1. I live in beautiful Amsterdam-Zuid, where everything is within walking or cycling distance. I feel truly at home here.

  2. My bike means a great deal to me; it’s over 20 years old and used to be my mother’s. As they say, a Dutchman learns to cycle before he learns to run.

  3. In 2012 and 2015, I cycled the Tour de France one day ahead of the professionals. I cycled over 3,000 kilometers in three weeks, pedaling along to the mantra: “Eat, move, sleep, repeat!”

  4. During the mid-1970s, I’d run in the summer to get fit for the soccer season. There I was, smoking with my running buddies (back then, it was normal to have a post-run cigarette), entirely unaware that the US was experiencing its first major ‘running boom’.
  1. My first race was probably around 1976, give or take a year. It was a cross-country 10K, and my picture was in the newspaper. Beaming with pride, I showed my parents, who were relieved that I was spending my Sunday afternoons running, instead of in the pub.

  2. I started to take running more seriously when I moved to the US for my studies in September 1978. I saw runners on campus at the University of Puget Sound in Tacoma, Washington, and I bought my first running shoes from JCPenney. Little did I know…

  3. My first marathon was the 1981 New York Marathon. Living in Milwaukee, I read “How to prepare for your first marathon” from Runner’s World. I ran in a pair of (then-famous) Nike Waffle Trainers and finished in a net time of 3:36:39. Alberto Salazar won and set a (temporary) world record with his time of 2:08:13. Among the women, Alison Roe of New Zealand won in 2:25:28. It wasn’t until a few years later that I learned that the course was about 150 meters too short, meaning the records were disqualified.

  4. In 1983, I ran my fastest marathon. Just two weeks(!) after I ran 3:13:15 in Athens, I ran even faster in New York: 3:11 and something. When I told Michael Capiraso, President of the New York Road Runners, he said: “Nobody runs his personal best in New York.”
  5. My main frustration in life is not having run a sub-3:00. Even more so, because if I had known then what I know now, I could have done it.
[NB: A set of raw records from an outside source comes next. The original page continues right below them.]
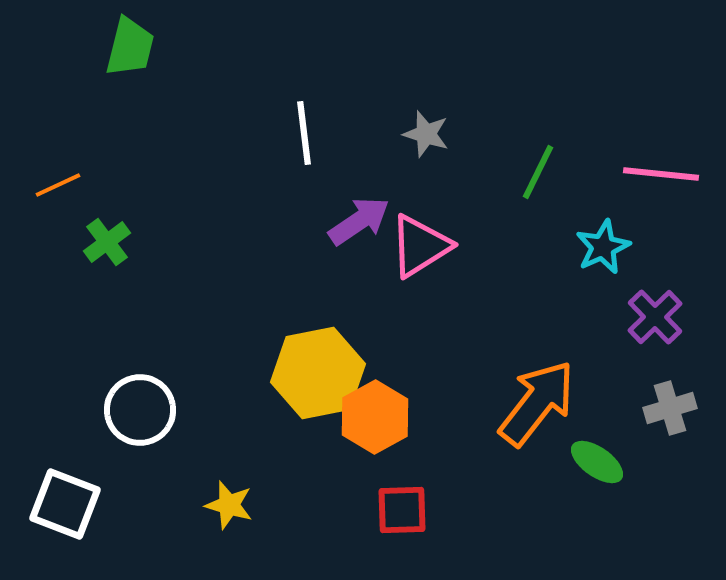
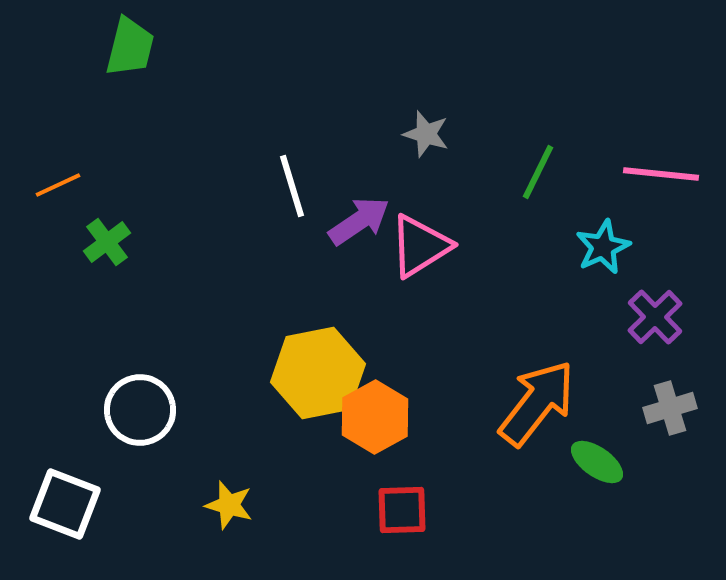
white line: moved 12 px left, 53 px down; rotated 10 degrees counterclockwise
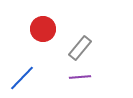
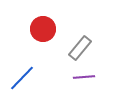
purple line: moved 4 px right
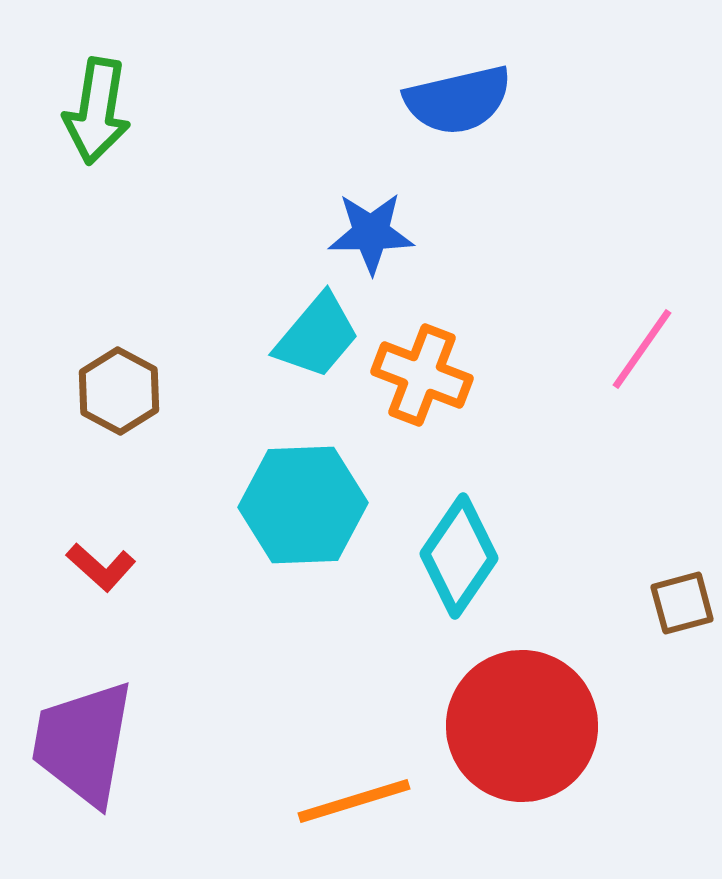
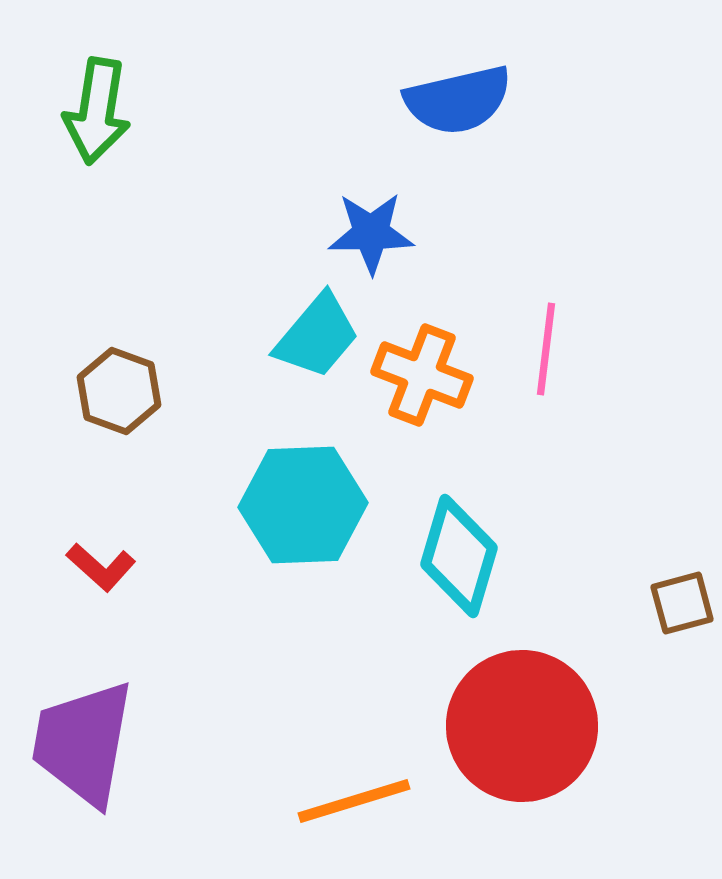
pink line: moved 96 px left; rotated 28 degrees counterclockwise
brown hexagon: rotated 8 degrees counterclockwise
cyan diamond: rotated 18 degrees counterclockwise
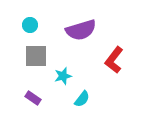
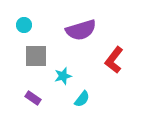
cyan circle: moved 6 px left
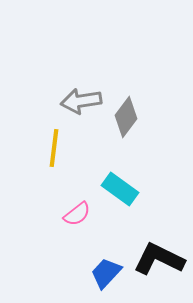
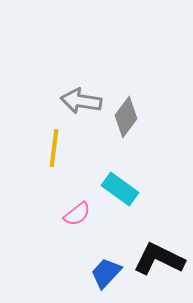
gray arrow: rotated 18 degrees clockwise
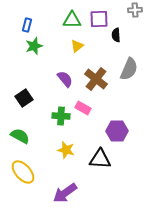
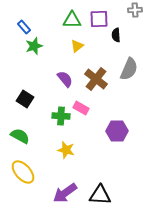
blue rectangle: moved 3 px left, 2 px down; rotated 56 degrees counterclockwise
black square: moved 1 px right, 1 px down; rotated 24 degrees counterclockwise
pink rectangle: moved 2 px left
black triangle: moved 36 px down
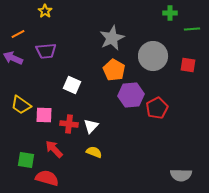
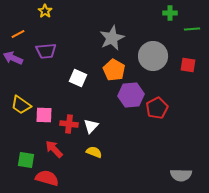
white square: moved 6 px right, 7 px up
But’s that’s all wisdom afterwards

  6. My favorite marathons: New York (for the excitement), Boston (for the history), Big Sur (simply spectacular), Two Oceans (one of a kind) and Terschelling (for the nature).

  7. My 50th, 55th and 60th birthdays were all the Chicago marathons. The 60th was in 2013, in my own 60th year on the planet. On the plane back to Amsterdam, I met the male winner, Dennis Kimetto, and the female winner, Rita Jeptoo. (In 2014, Dennis set a world record in Berlin for a time of 2:02:57, and Rita was found guilty of a doping violation).

  8. My favorite running routes are a 6K and 10K around Vondelpark, a 16K from the Amstel to Ouderkerk, and the reservoir in Central Park when I’m in New York.
  1. Twice a week, I go to a Les Mills Body Pump class in Medico Vision in the Olympic Stadium, where during the early 70s, I saw Ajax play against Arsenal, Bayern Munich, Celtic, Benfica and Real Madrid.

  2. I have a season ticket for my other love, Ajax, the club home to the most famous number 14 ever: Johan Cruyff.